As demonstrated by our data, it is, however, relevant to ensure that the evaluated portions of the reconstructed images are free of spurious changes of the lesion to blood image contrast which might be caused by attenuation and scatter correction related effects in certain regions, notably induced by organ motion near the diaphragm and liver dome. Indeed, while the overall interobserver variability in the investigated patient group is very small, closer inspection of the data on a per-patient basis revealed that some patients exhibit substantially increased interobserver variability (see Figs. 2 and 3). Consequently, the SD p histogram in Fig. 4 shows a tail towards higher SD p values in a small fraction of patients. Retrospective examination of the affected image data identified in most of them spurious, motion-induced signal decrease due to attenuation undercorrection and/or scatter overcorrection (caused by attenuation/emission mismatch near the liver dome). This signal drop also affects part of the aorta, and the affected areas were erroneously not excluded from delineation by some observers (thus deviating from the provided procedure guideline). Such sporadic oversights are possibly unavoidable, as their occurrence in the present study suggests. It might therefore be advisable to exclude the potentially affected region categorically (instead of letting the observer decide this on a per case basis) by not extending delineation below a plane about 5 cm above the diaphragm.
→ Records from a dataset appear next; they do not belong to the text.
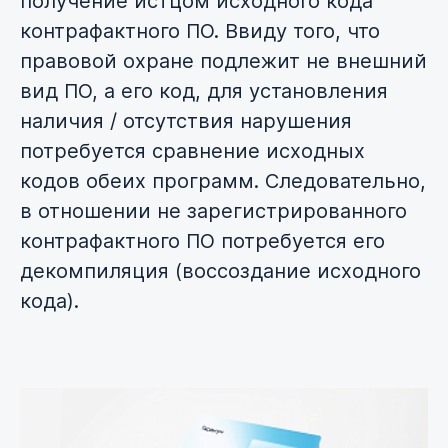
получение истцом исходного кода
контрафактного ПО. Ввиду того, что
правовой охране подлежит не внешний
вид ПО, а его код, для установления
наличия / отсутствия нарушения
потребуется сравнение исходных
кодов обеих программ. Следовательно,
в отношении не зарегистрированного
контрафактного ПО потребуется его
декомпиляция (воссоздание исходного
кода).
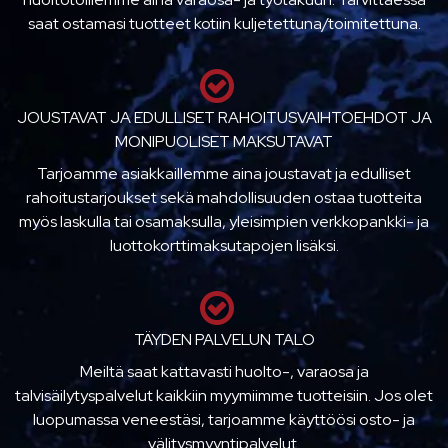
saat ostamasi tuotteet kotiin kuljetettuna/toimitettuna.
JOUSTAVAT JA EDULLISET RAHOITUSVAIHTOEHDOT JA
MONIPUOLISET MAKSUTAVAT
Tarjoamme asiakkaillemme aina joustavat ja edulliset
rahoitustarjoukset sekä mahdollisuuden ostaa tuotteita
myös laskulla tai osamaksulla, yleisimpien verkkopankki- ja
luottokorttimaksutapojen lisäksi.
TÄYDEN PALVELUN TALO
Meiltä saat kattavasti huolto-, varaosa ja
talvisäilytyspalvelut kaikkiin myymiimme tuotteisiin. Jos olet
luopumassa veneestäsi, tarjoamme käyttöösi osto- ja
välitysmyyntipalvelut.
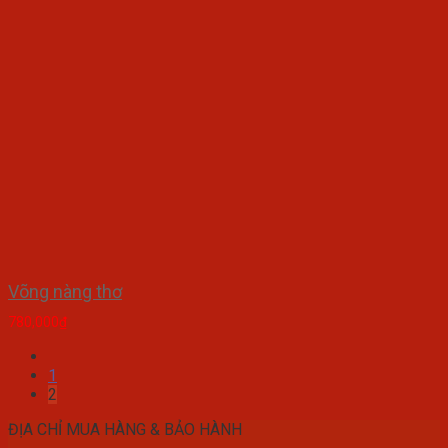
Võng nàng thơ
780,000
₫
1
2
ĐỊA CHỈ MUA HÀNG & BẢO HÀNH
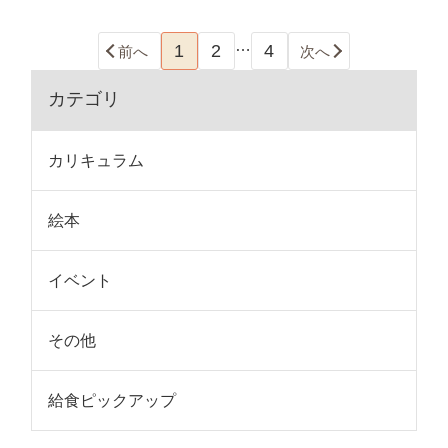
…
1
2
4
前へ
次へ
カテゴリ
カリキュラム
絵本
イベント
その他
給食ピックアップ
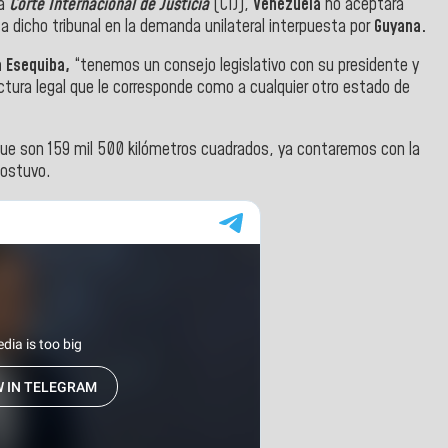
la
Corte Internacional de Justicia
(CIJ),
Venezuela
no aceptará
a dicho tribunal en la demanda unilateral interpuesta por
Guyana.
 Esequiba,
“tenemos un consejo legislativo con su presidente y
ctura legal que le corresponde como a cualquier otro estado de
ue son 159 mil 500 kilómetros cuadrados, ya contaremos con la
sostuvo.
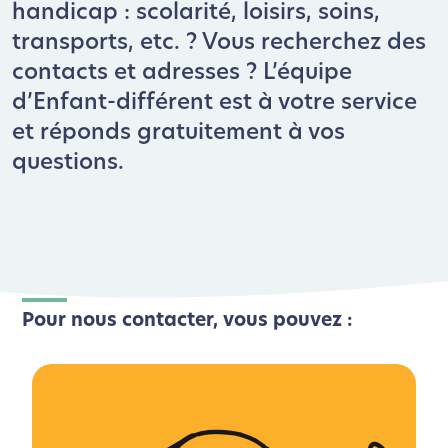
handicap : scolarité, loisirs, soins,
transports, etc. ? Vous recherchez des
contacts et adresses ? L’équipe
d’Enfant-différent est à votre service
et réponds gratuitement à vos
questions.
Pour nous contacter, vous pouvez :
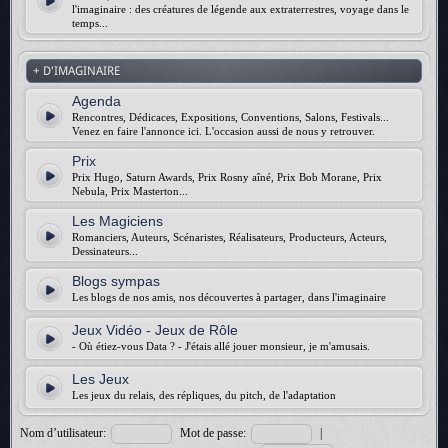
l'imaginaire : des créatures de légende aux extraterrestres, voyage dans le
temps...
+ D'IMAGINAIRE
Agenda
Rencontres, Dédicaces, Expositions, Conventions, Salons, Festivals...
Venez en faire l'annonce ici. L'occasion aussi de nous y retrouver.
Prix
Prix Hugo, Saturn Awards, Prix Rosny aîné, Prix Bob Morane, Prix
Nebula, Prix Masterton...
Les Magiciens
Romanciers, Auteurs, Scénaristes, Réalisateurs, Producteurs, Acteurs,
Dessinateurs...
Blogs sympas
Les blogs de nos amis, nos découvertes à partager, dans l'imaginaire
Jeux Vidéo - Jeux de Rôle
- Où étiez-vous Data ? - J'étais allé jouer monsieur, je m'amusais.
Les Jeux
Les jeux du relais, des répliques, du pitch, de l'adaptation
Nom d’utilisateur:
Mot de passe:
|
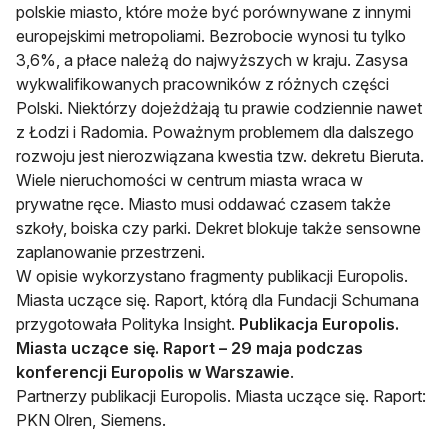
polskie miasto, które może być porównywane z innymi
europejskimi metropoliami. Bezrobocie wynosi tu tylko
3,6%, a płace należą do najwyższych w kraju. Zasysa
wykwalifikowanych pracowników z różnych części
Polski. Niektórzy dojeżdżają tu prawie codziennie nawet
z Łodzi i Radomia. Poważnym problemem dla dalszego
rozwoju jest nierozwiązana kwestia tzw. dekretu Bieruta.
Wiele nieruchomości w centrum miasta wraca w
prywatne ręce. Miasto musi oddawać czasem także
szkoły, boiska czy parki. Dekret blokuje także sensowne
zaplanowanie przestrzeni.
W opisie wykorzystano fragmenty publikacji Europolis.
Miasta uczące się. Raport, którą dla Fundacji Schumana
przygotowała Polityka Insight.
Publikacja Europolis.
Miasta uczące się. Raport – 29 maja podczas
konferencji Europolis w Warszawie
.
Partnerzy publikacji Europolis. Miasta uczące się. Raport:
PKN Olren, Siemens.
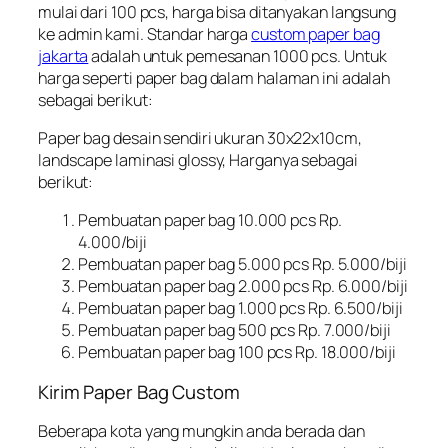
mulai dari 100 pcs, harga bisa ditanyakan langsung
ke admin kami. Standar harga
custom paper bag
jakarta
adalah untuk pemesanan 1000 pcs. Untuk
harga seperti paper bag dalam halaman ini adalah
sebagai berikut:
Paper bag desain sendiri ukuran 30x22x10cm,
landscape laminasi glossy, Harganya sebagai
berikut:
Pembuatan paper bag 10.000 pcs Rp.
4.000/biji
Pembuatan paper bag 5.000 pcs Rp. 5.000/biji
Pembuatan paper bag 2.000 pcs Rp. 6.000/biji
Pembuatan paper bag 1.000 pcs Rp. 6.500/biji
Pembuatan paper bag 500 pcs Rp. 7.000/biji
Pembuatan paper bag 100 pcs Rp. 18.000/biji
Kirim Paper Bag Custom
Beberapa kota yang mungkin anda berada dan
But even with the presently used prescription, the worst case deviation from the observer mean for any patient remained below 11% which still is much smaller than the observed BSUV intersubject variability (range [ − 37, 41]%). Nevertheless, a clear patient dependence of the interobserver variability as described by SD p is present which has a range equal to [0.7, 7.4]%. In comparison, the overall performance of the different observers when averaged over the whole patient group is rather similar as illustrated by Fig. 5 and the small SD d range of [2.3, 3.4]%.

A potential shortcoming of the present study is the limited number of observers and delineation tools included. However, considering the very consistent performance of all observers and software tools regarding variability and deviation from the observer average, the obtained results are statistically already sufficiently reliable in our view. Therefore, our results overall demonstrate a very low interobserver variability of image-derived BSUV. Theoretically, the obtained BSUVs could still be negatively biased by partial volume effects (which would lead to systematic errors when computing SURs). However, by using a prescribed safety margin of about 8 mm to the aortic wall, partial volume effects are reduced to a negligible level. Even for a rather pessimistic scenario with a combination of small luminal aorta diameter of 21 mm [26, 27] and low spatial resolution in the image data of FWHM=8 mm, signal recovery of delineation-averaged BSUV in a straight cylinder is equal to 0.985.

Conclusion

The present investigation demonstrates that the image-based manual determination of BSUV in the aorta is sufficiently reproducible across different observers and delineation tools which is a prerequisite for accurate SUR determination. This finding is in line with the already demonstrated superior prognostic value of SUR in comparison to SUV in the first clinical studies. The next logical step will be to fully automatize BSUV determination for a more streamlined use of SUR in the clinical setting. The presented data might serve as a valuable resource for validation of such future algorithms.